Andererseits ist nicht von der Hand zu weisen, dass das Konzept Rojava eine Bedrohung für das heutige gesellschaftliche Staatsvorstellungen darstellt. Wenn nämlich gesellschaftliche Gruppierungen in einigen Gebieten der Welt ihre Selbstverwaltung übernehmen, dann ist nicht gesichert, dass sie es auch in anderen könnten. Rojava ist ein Angriff auf die staatsphilosophische Dreifaltigkeit Macht – Gebiet – Bevölkerung, wenn nämlich die Bevölkerung auf einem Gebiet die Zentralmacht ablehnt und sich selbst konstituiert. Die theoretischen Hintergründe dieses Gedanken sind mit dem Stichwort Linksnationalismus sowohl in historischer als auch gegenwärtiger Hinsicht zu umfangreich, um sie hier kurz abzuhandeln. Wichtig ist nur, dass er, ohne zu werten, seit seinem Aufkommen im 19. Jahrhundert eine Gefahr für die Staatenordnung dargestellt hat und im 21. Jahrhundert immer noch darstellt. Neben der Vorbildrolle Rojavas als Gegenentwurf zu den religiös-autoritären Regimes in der Region, mit der es als gefährliche Blaupause zur Revolution für die eigene Bevölkerung in den dortigen Staaten dienen kann, ist kein bürgerlicher Staat an der Existenz eines solchen de-facto-Staatsgebildes interessiert. Abseits dieser generellen Überlegung existiert wie obig geschildert auch kein Partikularinteresse (mehr) an der Erhaltung eines geschlossenen kurdischen Gemeinwesens. Nach dem erfolgreichen militärischen Sieg über den sogenannten Islamischen Staat gilt klassisch:
Der Kurde hat seine Arbeit getan, der Kurde kann gehen.

3 Fazit

Es ist nicht von der Hand zu weisen, dass wir als linke Gruppierung der kurdischen Bevölkerung und dem Projekt Rojava Solidarität entgegen bringen müssen. Die Forderungen von Riseup4Rojava BRD sind richtig, doch sie fußen auf den falschen und höchst gefährlichen Argumenten. Es ist nicht gleichgültig, mit welcher Begründung ein Ziel verfolgt wird. Wir behaupten nicht, dass diese Organsiation mutwillig antisemitische Stereotype reproduziert, geben aber zu bedenken, dass sie antisemitische Stereotype reproduziert. Die Handlungen aller beteiligten Staaten decken sich mit ihren strategischen Interessen oder sind erzwungen.
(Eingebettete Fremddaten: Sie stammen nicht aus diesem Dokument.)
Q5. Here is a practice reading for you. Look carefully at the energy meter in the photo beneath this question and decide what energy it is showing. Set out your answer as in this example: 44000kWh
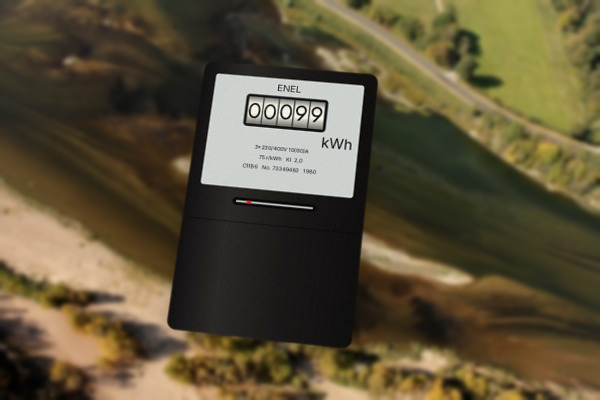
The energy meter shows 99kWh
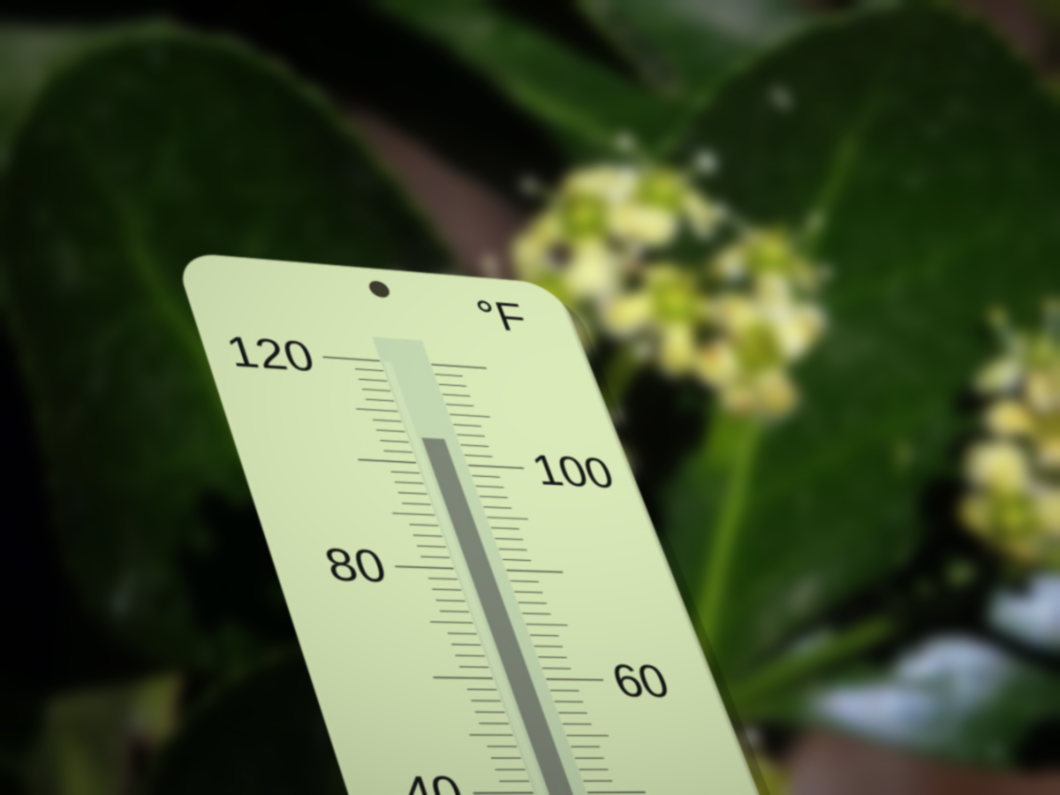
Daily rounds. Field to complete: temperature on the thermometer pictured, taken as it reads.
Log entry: 105 °F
Es benötigt nicht die Existenz dunkler Mächte im Hintergrund, um sie zu erklären. Viel eher hingegen spricht die Postulierung einer Existenz solcher Mächte den türkischen Staat als Hauptprofiteur des Krieges von seiner Verantwortung frei. Erdogan wird nicht mehr als expansionistischer Kriegstreiber betrachtet, vom Akteur wird er zur bloßen Figur. Diese Absolution hat er nicht verdient.